(Task inputs):
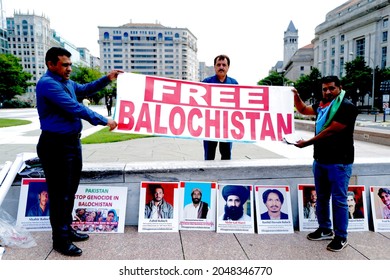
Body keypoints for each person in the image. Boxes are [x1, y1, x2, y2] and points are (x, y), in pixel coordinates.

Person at [36, 47, 122, 257]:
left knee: (69, 192)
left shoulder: (66, 82)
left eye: (70, 64)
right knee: (59, 196)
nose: (69, 68)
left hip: (71, 144)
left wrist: (107, 78)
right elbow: (75, 107)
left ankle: (67, 229)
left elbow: (85, 88)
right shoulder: (48, 84)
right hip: (56, 145)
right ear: (51, 64)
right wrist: (104, 120)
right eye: (64, 64)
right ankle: (60, 240)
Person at [292, 75, 358, 252]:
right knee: (321, 197)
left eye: (331, 88)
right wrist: (295, 96)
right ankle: (325, 229)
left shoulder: (346, 107)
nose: (327, 92)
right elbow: (303, 110)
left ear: (339, 88)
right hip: (320, 160)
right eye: (324, 89)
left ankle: (341, 237)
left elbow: (330, 131)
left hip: (339, 162)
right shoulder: (322, 105)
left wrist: (306, 142)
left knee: (339, 200)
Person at [202, 54, 238, 160]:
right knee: (209, 157)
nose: (221, 67)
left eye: (224, 65)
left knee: (226, 156)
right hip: (210, 125)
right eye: (218, 64)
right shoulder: (206, 83)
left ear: (228, 67)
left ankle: (225, 177)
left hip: (227, 126)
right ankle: (209, 177)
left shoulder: (234, 84)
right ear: (214, 67)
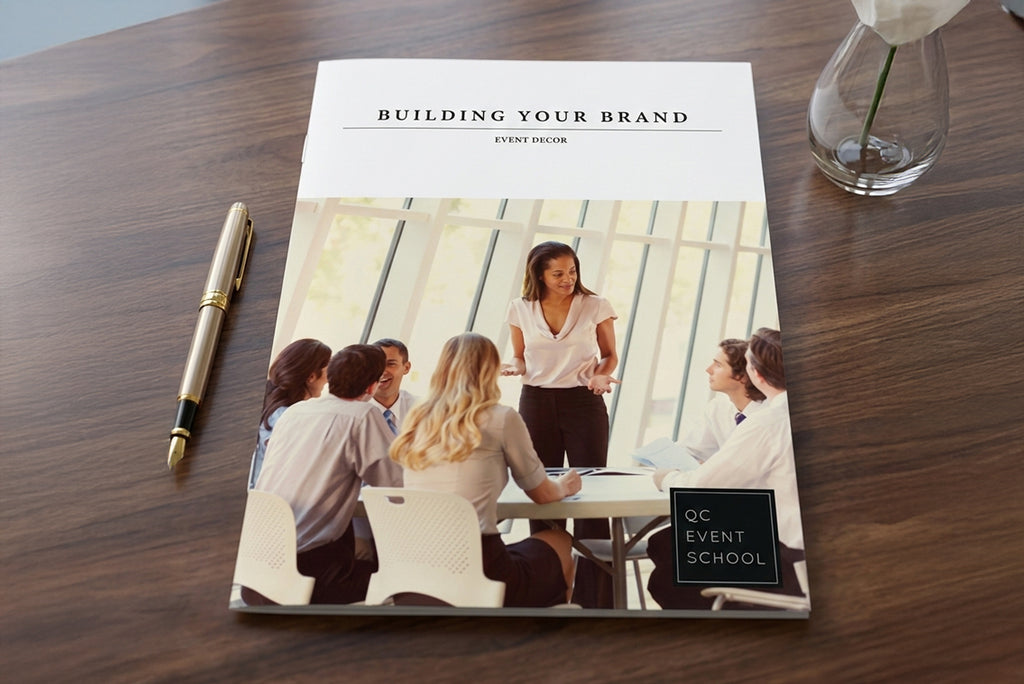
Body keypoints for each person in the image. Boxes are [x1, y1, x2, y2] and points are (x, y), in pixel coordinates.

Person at [391, 333, 582, 607]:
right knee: (559, 540)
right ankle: (541, 641)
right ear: (489, 370)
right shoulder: (501, 418)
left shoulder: (416, 418)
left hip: (416, 570)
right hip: (480, 570)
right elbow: (542, 494)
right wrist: (564, 485)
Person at [645, 327, 806, 610]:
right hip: (801, 549)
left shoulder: (767, 423)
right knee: (667, 544)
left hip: (788, 561)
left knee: (666, 574)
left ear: (754, 374)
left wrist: (665, 477)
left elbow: (698, 488)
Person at [500, 240, 619, 607]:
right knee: (542, 486)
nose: (568, 279)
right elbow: (521, 359)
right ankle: (551, 589)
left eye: (572, 271)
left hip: (584, 400)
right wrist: (514, 367)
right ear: (539, 274)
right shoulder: (520, 308)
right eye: (558, 273)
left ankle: (595, 596)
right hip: (535, 400)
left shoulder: (595, 305)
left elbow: (610, 355)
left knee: (591, 485)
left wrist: (600, 377)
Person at [251, 344, 403, 604]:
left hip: (256, 572)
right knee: (404, 584)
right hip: (309, 577)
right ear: (372, 386)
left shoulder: (296, 412)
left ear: (330, 378)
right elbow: (397, 489)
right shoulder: (362, 415)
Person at [248, 338, 331, 488]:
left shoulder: (268, 406)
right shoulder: (288, 417)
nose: (328, 379)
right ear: (311, 377)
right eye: (328, 370)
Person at [682, 338, 766, 464]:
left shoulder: (770, 416)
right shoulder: (717, 408)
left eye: (718, 365)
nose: (708, 370)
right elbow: (691, 450)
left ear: (742, 376)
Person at [370, 338, 417, 433]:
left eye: (390, 364)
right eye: (375, 364)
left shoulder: (419, 410)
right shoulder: (352, 412)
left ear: (406, 368)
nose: (382, 371)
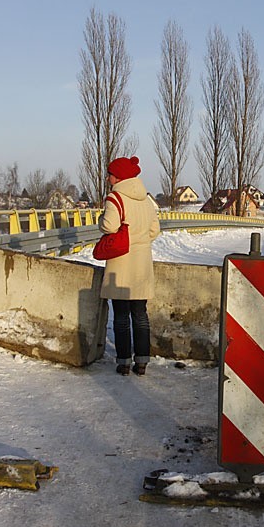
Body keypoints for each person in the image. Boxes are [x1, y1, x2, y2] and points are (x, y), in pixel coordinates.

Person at [98, 156, 161, 376]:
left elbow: (109, 225)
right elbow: (154, 230)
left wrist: (100, 220)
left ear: (119, 176)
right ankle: (142, 361)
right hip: (142, 262)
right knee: (140, 314)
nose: (108, 177)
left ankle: (124, 362)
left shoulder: (115, 198)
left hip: (121, 263)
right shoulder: (146, 200)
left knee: (122, 316)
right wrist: (140, 240)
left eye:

(Goal of the exercise): When you reach the line containing "nose: (568, 279)" in the data above, start copying exactly, and stop after the line containing "left wrist: (600, 377)".

(Written answer):
nose: (568, 279)
right elbow: (521, 359)
right ankle: (551, 589)
left eye: (572, 271)
left hip: (584, 400)
right wrist: (514, 367)
right ear: (539, 274)
right shoulder: (520, 308)
right eye: (558, 273)
left ankle: (595, 596)
right hip: (535, 400)
left shoulder: (595, 305)
left elbow: (610, 355)
left knee: (591, 485)
left wrist: (600, 377)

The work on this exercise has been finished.